東芝は2024年5月16日、東京都内で会見を開き、2024〜2026年度の新規中期計画となる「東芝再興計画」を発表した。同社の構造的課題の根本的な解決に向け、2024年度中に固定費の削減を中心とする損益分岐点の引き下げで収益力を強化し、2025〜2026年度に中長期的な成長に向けた道筋を付ける方針。2026年度の目標は、営業利益率(ROS)10%とフリーキャッシュフロー2000億円を掲げ、固定費率は2023年度比で5ポイントの削減を目指す。2026年度のROS10%は通過点であり、2027年度以降さらに全社の収益性を高めていきたい考えだ。【訂正あり】
同社は2023年12月、日本産業パートナーズ(JIP)をはじめとする国内企業を中心とした企業群のTOB(株式公開買い付け)により株式を非公開化している。これに併せて、株式非公開化後の新たな経営体制も発表しており、同社 社長執行役員 CEOの島田太郎氏がトップを継続して担う一方で、JIP 副会長を務めた池谷光司氏が副社長執行役員に就任することが決まっていた。今回の会見は、島田氏と池谷氏が登壇して行われた。
東芝再興計画の主軸になるのは、不正会計などの問題を起点に2015年度以降の東芝を悩ませ続けた経営の混乱によって低下した収益力の強化だ。2024年度は固定費の削減などによって損益分岐点を引き下げて企業体質の筋肉質化を進める「溜めのフェーズ」(池谷氏)に位置付けられる。そして、2025〜2026年度は2027年度以降の中長期的な成長に向けて「伸ばすフェーズ」(同氏)となり、筋肉質化で生み出した経営リソースの強化分野への投資も行いつつ、ROS10%という目標の達成も目指す。
東芝の収益力がどれだけ低下しているかについては、「東芝Nextプラン」などの中期経営計画を進めてきた2018年度以降の営業利益の推移を示す形で振り返った。東芝Nextプランでの2023年度の営業利益は3500億円を見込んでいたが、2023年度決算の営業利益は399億円にとどまった。計画との差が発生した要因は、売上高/限界利益率が50%、固定費が30%、引当金が20%となっている。池谷氏は「これまでは蓋然性の低いアグレッシブな計画策定が行われ、高リスクな案件獲得や拡大前提で高止まりした固定費により計画未達が発生してきた」と指摘する。
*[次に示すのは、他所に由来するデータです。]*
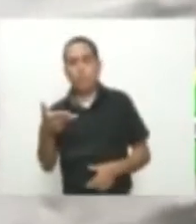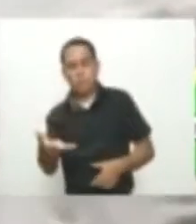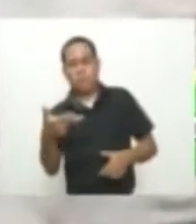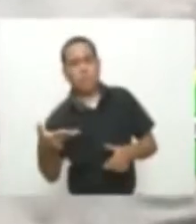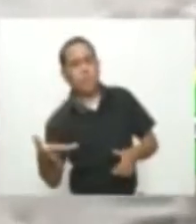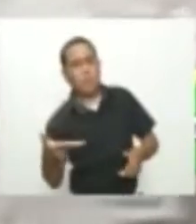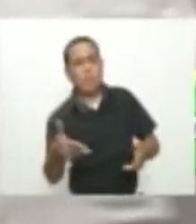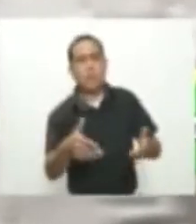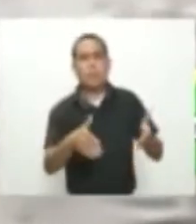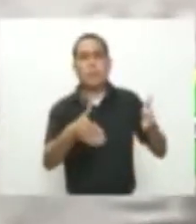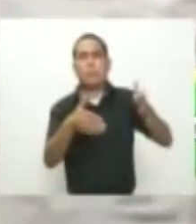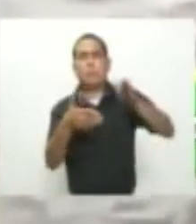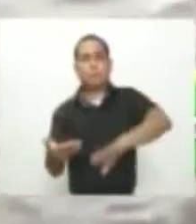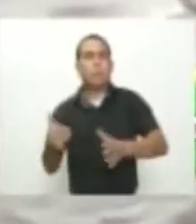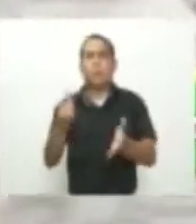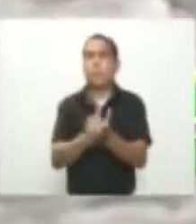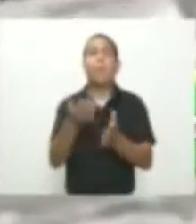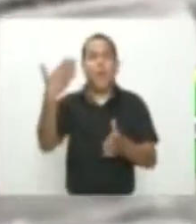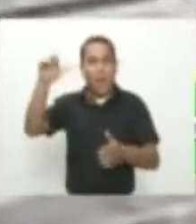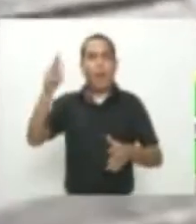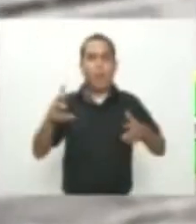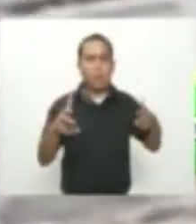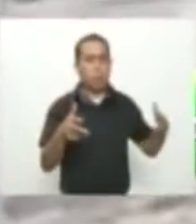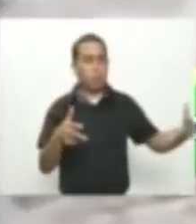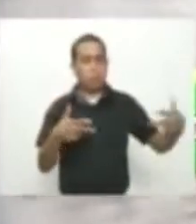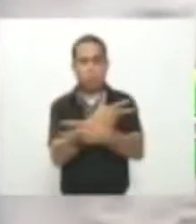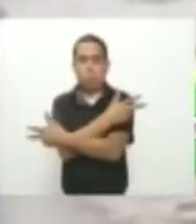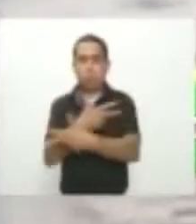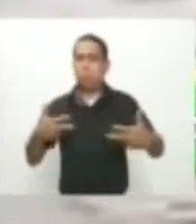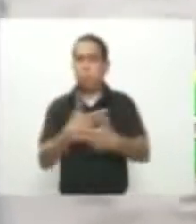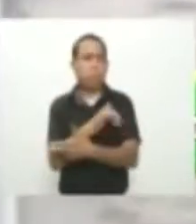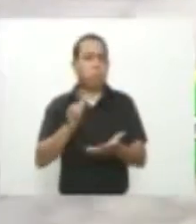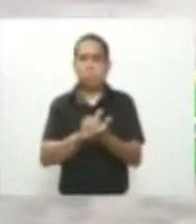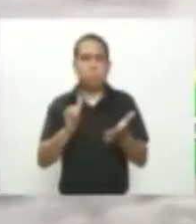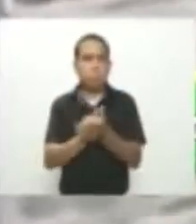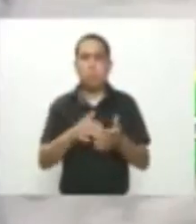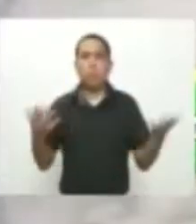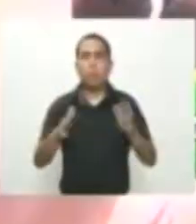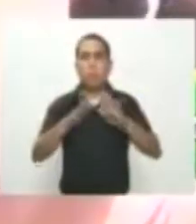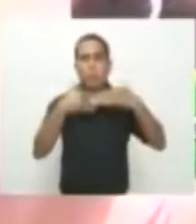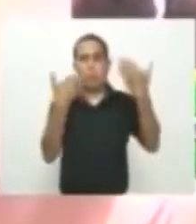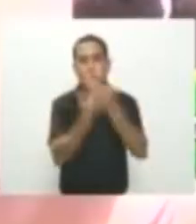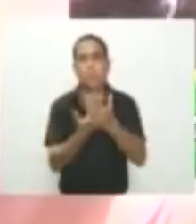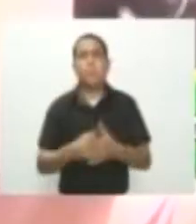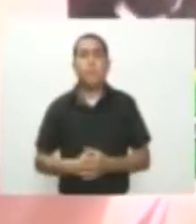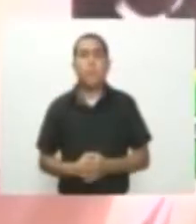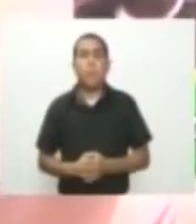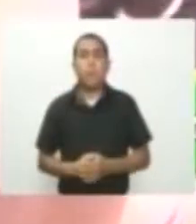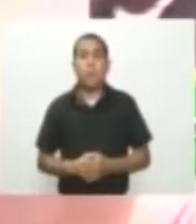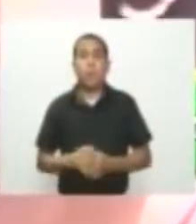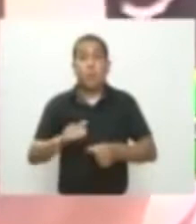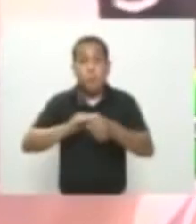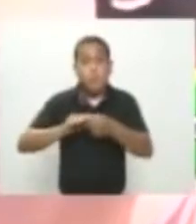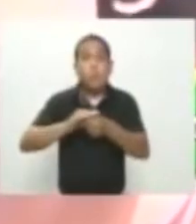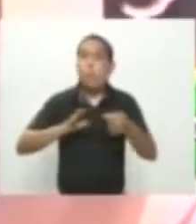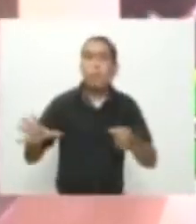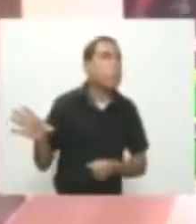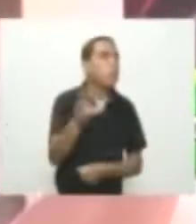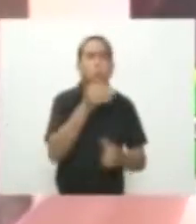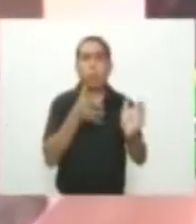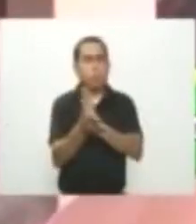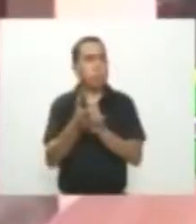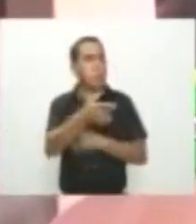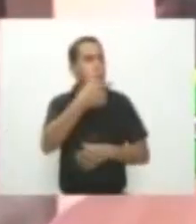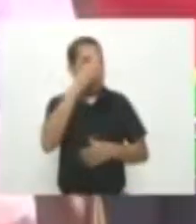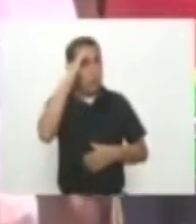La misma por la que pasó en varias oportunidades el último año Camino a la escuela En el barrio todos coinciden en que Jordi era un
東芝再興計画は、これまでの中期経営計画の失敗を糧として立案されたもので「計画の蓋然性向上」「固定費の抜本的削減」「損失管理の高度化」の3本柱から成る。2026年度の連結業績見通しは、売上高が2023年度比14%増の3兆7500億円、固定費率が同5ポイント減の28%、営業利益が同9.5倍の3800億円で、目標数値のROSは10.1%となる。
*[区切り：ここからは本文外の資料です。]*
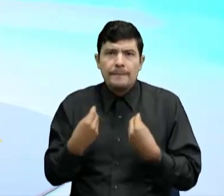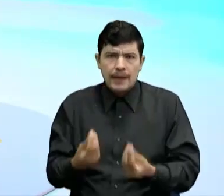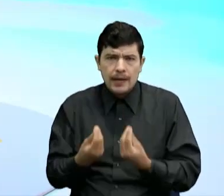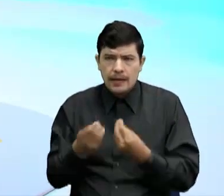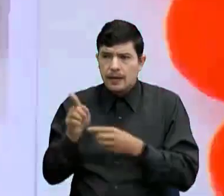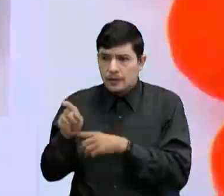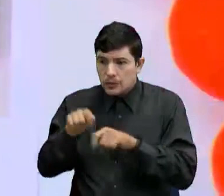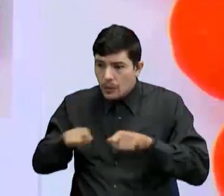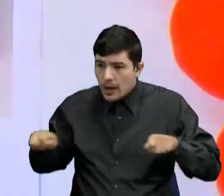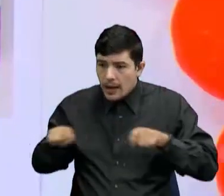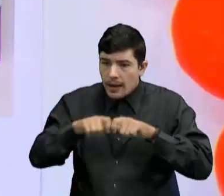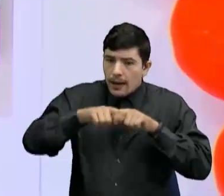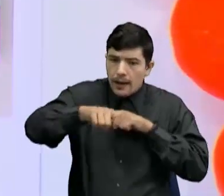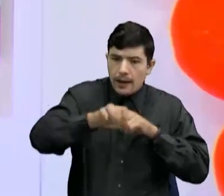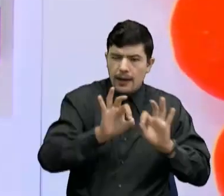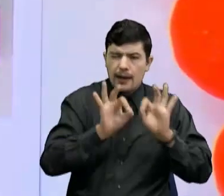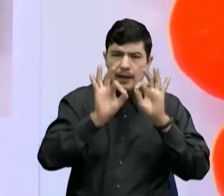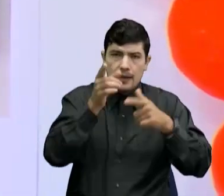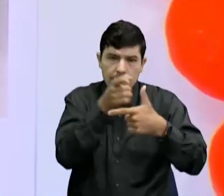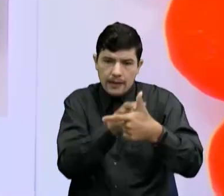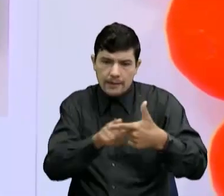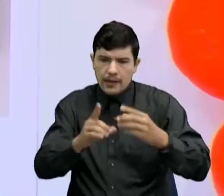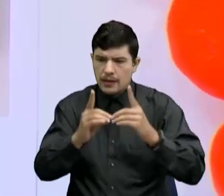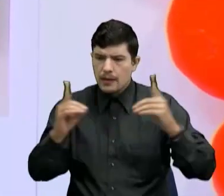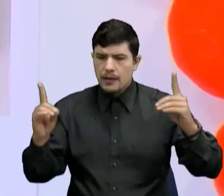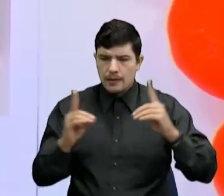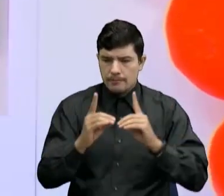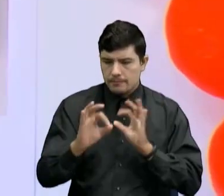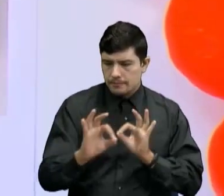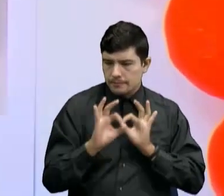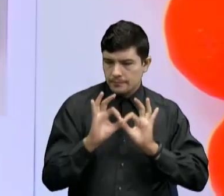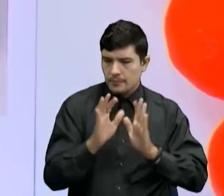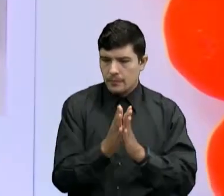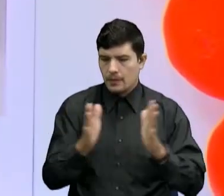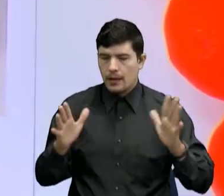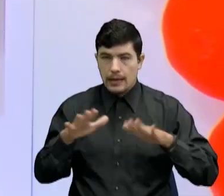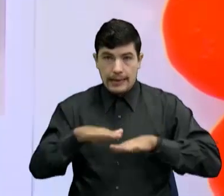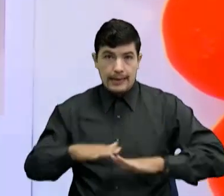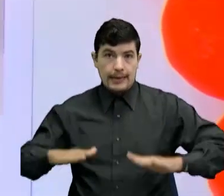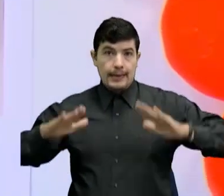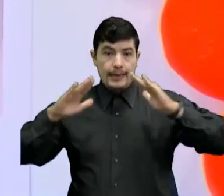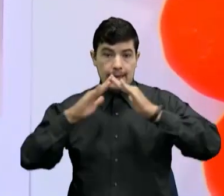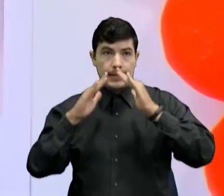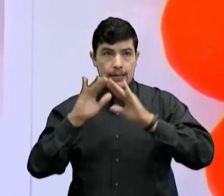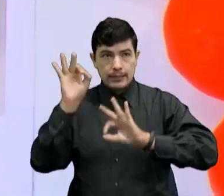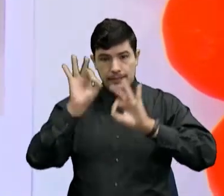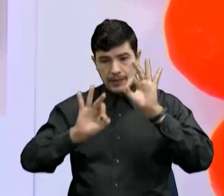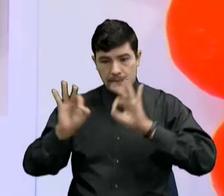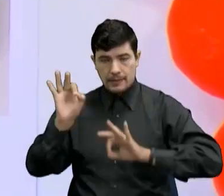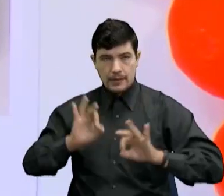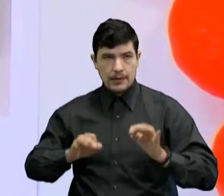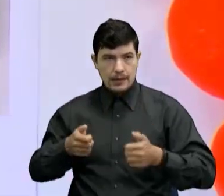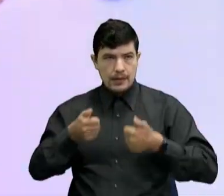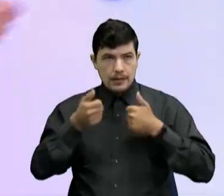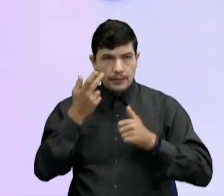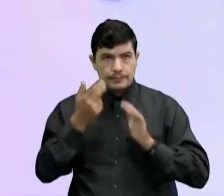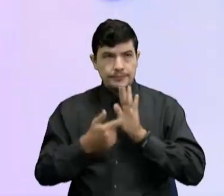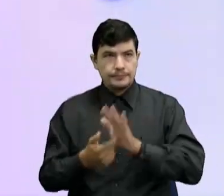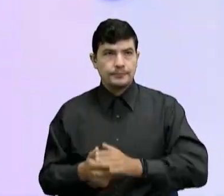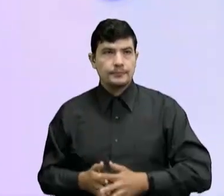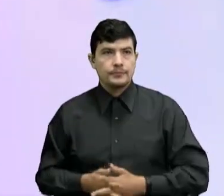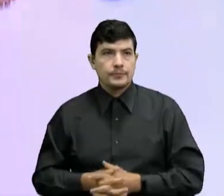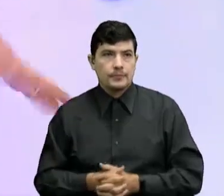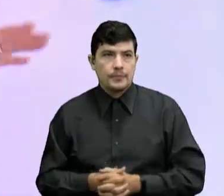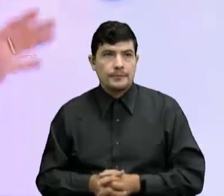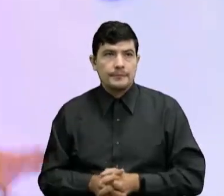espacios Queden bien divididos Queden bien distribuidos Y pues la casa quede Uno no Una alcoba más grande Que la otra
ここで問題になるのが、2023年度に営業利益399億円、ROS1.2%という足元の業績と、東芝再興計画で掲げる目標の大きな乖離(かいり)だ。しかし、2023年度の営業利益は、HDDや発電システムで発生した製品保証引当金(368億円)やプロジェクト案件コスト精査(308億円)などの計上前であれば1484億円であり、ROSは4.5%となる。「これが現在の東芝の稼ぐ力であり、これをベースに東芝再興計画の3つの施策を着実に進めれば、ROS10%は十分に達成可能だ」(池谷氏)という。